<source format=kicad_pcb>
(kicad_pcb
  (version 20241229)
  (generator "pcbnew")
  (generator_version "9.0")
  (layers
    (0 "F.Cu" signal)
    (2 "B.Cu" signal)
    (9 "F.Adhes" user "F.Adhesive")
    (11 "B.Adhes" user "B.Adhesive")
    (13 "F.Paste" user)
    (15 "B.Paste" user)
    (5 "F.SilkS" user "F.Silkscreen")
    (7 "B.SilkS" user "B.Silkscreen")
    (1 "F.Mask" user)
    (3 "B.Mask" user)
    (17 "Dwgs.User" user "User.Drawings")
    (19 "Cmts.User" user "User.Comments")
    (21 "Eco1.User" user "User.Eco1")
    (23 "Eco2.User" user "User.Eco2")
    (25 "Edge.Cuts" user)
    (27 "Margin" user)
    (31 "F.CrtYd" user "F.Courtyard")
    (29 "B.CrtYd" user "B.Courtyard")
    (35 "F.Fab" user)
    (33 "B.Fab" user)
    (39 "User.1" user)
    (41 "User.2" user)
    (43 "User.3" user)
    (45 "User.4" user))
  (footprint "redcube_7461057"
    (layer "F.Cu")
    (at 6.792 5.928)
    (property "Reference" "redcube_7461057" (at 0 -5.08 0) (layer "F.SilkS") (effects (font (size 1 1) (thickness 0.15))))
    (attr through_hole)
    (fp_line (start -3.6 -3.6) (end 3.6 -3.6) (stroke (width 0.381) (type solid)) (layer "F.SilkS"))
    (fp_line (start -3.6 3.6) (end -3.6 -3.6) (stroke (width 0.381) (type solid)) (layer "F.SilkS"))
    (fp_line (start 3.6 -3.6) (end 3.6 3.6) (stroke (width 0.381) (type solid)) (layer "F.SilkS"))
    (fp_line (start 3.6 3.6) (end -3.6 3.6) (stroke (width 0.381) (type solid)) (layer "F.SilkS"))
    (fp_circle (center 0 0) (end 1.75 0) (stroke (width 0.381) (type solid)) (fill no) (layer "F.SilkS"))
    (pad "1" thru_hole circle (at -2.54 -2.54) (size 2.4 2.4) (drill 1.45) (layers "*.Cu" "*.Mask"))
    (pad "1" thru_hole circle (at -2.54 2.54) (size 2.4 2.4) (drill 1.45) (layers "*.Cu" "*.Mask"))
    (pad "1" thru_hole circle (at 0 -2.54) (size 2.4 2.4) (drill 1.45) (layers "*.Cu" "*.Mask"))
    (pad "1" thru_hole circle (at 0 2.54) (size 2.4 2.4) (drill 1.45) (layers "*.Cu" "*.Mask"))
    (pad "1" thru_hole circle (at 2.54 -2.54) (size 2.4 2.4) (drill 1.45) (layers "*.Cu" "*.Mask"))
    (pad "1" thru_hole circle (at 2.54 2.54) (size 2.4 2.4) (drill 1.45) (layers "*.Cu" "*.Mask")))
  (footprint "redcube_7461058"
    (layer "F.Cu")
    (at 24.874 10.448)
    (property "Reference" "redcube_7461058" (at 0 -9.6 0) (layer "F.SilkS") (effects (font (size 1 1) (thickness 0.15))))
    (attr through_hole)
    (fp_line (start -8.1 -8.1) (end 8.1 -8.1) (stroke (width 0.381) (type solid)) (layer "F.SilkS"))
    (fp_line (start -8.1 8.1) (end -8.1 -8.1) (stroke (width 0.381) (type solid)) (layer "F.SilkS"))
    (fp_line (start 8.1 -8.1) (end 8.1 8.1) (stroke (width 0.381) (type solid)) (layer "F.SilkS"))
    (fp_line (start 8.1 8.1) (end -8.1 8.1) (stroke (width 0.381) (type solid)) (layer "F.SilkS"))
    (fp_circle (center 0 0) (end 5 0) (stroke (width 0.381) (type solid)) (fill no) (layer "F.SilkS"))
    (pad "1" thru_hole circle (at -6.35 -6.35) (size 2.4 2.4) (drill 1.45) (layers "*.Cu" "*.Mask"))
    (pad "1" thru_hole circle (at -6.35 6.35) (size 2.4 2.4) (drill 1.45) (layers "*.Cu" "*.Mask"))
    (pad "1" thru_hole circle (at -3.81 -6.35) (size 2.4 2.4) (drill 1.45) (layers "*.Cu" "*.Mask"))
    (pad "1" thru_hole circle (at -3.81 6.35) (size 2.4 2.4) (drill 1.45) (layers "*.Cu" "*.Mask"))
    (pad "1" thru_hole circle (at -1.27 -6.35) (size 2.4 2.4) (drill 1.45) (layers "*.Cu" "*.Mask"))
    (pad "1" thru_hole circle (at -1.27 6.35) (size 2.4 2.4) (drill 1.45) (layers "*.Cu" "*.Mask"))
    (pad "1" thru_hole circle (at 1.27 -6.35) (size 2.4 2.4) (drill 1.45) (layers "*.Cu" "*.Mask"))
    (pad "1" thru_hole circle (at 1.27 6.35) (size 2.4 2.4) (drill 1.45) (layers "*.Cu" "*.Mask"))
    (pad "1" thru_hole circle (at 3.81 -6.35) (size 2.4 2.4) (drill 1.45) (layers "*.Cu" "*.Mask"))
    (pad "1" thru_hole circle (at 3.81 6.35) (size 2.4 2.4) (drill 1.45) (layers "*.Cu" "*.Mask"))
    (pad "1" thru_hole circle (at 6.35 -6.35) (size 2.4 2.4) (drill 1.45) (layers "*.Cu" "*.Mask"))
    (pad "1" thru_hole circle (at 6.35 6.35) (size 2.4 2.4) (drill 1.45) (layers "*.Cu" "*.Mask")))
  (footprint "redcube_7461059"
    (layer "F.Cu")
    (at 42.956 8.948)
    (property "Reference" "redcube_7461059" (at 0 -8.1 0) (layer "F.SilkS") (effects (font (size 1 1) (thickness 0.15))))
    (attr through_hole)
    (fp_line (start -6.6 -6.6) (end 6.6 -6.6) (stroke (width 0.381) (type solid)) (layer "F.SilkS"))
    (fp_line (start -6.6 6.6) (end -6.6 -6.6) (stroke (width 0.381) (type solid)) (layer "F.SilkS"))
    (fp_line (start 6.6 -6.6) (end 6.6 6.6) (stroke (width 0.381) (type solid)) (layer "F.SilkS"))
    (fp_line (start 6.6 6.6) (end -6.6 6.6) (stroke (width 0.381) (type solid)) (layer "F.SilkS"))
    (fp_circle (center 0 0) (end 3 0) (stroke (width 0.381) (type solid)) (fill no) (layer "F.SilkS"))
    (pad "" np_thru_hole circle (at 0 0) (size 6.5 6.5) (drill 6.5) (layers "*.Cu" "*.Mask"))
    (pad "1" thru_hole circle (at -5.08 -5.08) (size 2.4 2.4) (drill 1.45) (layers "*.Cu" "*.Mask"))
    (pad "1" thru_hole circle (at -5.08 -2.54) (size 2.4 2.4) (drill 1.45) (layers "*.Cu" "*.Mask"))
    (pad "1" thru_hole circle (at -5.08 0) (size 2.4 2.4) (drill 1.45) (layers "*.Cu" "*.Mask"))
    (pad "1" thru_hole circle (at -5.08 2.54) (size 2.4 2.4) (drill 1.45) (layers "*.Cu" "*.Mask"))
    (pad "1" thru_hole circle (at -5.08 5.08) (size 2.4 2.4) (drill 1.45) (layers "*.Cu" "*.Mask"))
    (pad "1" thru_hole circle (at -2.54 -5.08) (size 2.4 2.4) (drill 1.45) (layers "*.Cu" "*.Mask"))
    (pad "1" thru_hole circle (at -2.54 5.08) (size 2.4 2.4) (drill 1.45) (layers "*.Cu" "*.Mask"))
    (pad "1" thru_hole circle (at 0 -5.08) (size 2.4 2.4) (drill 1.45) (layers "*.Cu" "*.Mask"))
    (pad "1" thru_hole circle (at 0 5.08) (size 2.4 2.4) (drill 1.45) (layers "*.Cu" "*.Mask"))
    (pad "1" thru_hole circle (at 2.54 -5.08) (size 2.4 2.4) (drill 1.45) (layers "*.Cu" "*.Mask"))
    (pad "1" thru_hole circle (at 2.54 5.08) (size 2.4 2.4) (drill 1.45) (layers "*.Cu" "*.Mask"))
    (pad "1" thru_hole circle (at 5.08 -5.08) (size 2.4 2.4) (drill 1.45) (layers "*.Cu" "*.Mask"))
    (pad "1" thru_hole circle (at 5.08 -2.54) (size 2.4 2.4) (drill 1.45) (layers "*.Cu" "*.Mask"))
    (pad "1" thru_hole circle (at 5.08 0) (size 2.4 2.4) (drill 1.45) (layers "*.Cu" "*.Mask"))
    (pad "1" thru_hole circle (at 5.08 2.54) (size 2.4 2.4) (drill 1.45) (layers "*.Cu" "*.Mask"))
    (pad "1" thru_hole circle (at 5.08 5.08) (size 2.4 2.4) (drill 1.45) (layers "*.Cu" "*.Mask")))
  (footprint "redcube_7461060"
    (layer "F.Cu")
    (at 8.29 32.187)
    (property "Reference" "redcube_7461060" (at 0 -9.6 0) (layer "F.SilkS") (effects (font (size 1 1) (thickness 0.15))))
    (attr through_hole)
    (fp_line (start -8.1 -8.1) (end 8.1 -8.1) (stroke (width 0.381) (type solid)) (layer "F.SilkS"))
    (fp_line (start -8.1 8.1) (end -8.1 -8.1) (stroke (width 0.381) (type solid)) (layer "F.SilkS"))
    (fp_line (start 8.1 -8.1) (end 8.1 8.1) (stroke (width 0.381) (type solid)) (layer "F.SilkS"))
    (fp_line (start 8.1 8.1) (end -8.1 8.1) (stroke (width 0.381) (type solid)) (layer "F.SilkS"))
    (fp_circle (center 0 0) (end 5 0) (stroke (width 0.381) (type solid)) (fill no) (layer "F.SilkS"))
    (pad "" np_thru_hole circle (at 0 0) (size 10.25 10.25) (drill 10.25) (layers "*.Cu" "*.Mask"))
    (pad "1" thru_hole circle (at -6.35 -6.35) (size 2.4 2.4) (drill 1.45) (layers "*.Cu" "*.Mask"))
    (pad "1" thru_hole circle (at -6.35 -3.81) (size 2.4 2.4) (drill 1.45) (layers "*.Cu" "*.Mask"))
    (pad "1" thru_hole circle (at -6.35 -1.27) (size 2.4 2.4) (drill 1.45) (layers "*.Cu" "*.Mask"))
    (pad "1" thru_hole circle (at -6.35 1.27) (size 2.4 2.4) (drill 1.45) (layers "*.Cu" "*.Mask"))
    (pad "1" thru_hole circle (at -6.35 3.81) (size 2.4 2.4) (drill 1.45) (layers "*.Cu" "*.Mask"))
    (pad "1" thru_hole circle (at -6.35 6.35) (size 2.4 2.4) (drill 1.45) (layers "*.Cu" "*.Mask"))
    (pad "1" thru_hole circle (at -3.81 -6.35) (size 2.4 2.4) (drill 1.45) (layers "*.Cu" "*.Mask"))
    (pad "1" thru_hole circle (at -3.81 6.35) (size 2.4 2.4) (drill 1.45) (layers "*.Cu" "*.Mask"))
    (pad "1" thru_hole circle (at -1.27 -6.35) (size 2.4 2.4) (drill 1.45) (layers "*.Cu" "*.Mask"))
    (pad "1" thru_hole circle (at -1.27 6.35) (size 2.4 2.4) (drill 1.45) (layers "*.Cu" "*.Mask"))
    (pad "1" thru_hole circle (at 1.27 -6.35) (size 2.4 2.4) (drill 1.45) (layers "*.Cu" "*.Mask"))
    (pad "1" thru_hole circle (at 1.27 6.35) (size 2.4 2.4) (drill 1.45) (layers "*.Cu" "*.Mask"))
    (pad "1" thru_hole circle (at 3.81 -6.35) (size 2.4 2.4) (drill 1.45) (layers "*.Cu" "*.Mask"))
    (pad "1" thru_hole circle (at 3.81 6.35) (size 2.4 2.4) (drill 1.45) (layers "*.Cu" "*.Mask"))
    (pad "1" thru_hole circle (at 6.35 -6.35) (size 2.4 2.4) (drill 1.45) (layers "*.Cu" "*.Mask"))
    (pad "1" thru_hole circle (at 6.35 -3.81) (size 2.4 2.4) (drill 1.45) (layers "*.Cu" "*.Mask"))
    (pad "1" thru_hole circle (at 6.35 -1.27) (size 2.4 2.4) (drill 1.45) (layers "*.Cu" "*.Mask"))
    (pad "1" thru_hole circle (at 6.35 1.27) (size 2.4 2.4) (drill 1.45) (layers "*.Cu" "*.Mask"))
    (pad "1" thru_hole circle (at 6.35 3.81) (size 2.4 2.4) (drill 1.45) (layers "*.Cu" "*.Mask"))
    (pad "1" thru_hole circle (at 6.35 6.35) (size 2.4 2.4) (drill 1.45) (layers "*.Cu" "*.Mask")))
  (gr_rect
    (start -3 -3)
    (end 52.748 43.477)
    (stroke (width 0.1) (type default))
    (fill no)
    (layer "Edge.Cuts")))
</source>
****
**TASK**: Based on the material above, how many lines contain the string "center"? State the number alone.

**OUTPUT OF THE EXERCISE**: 4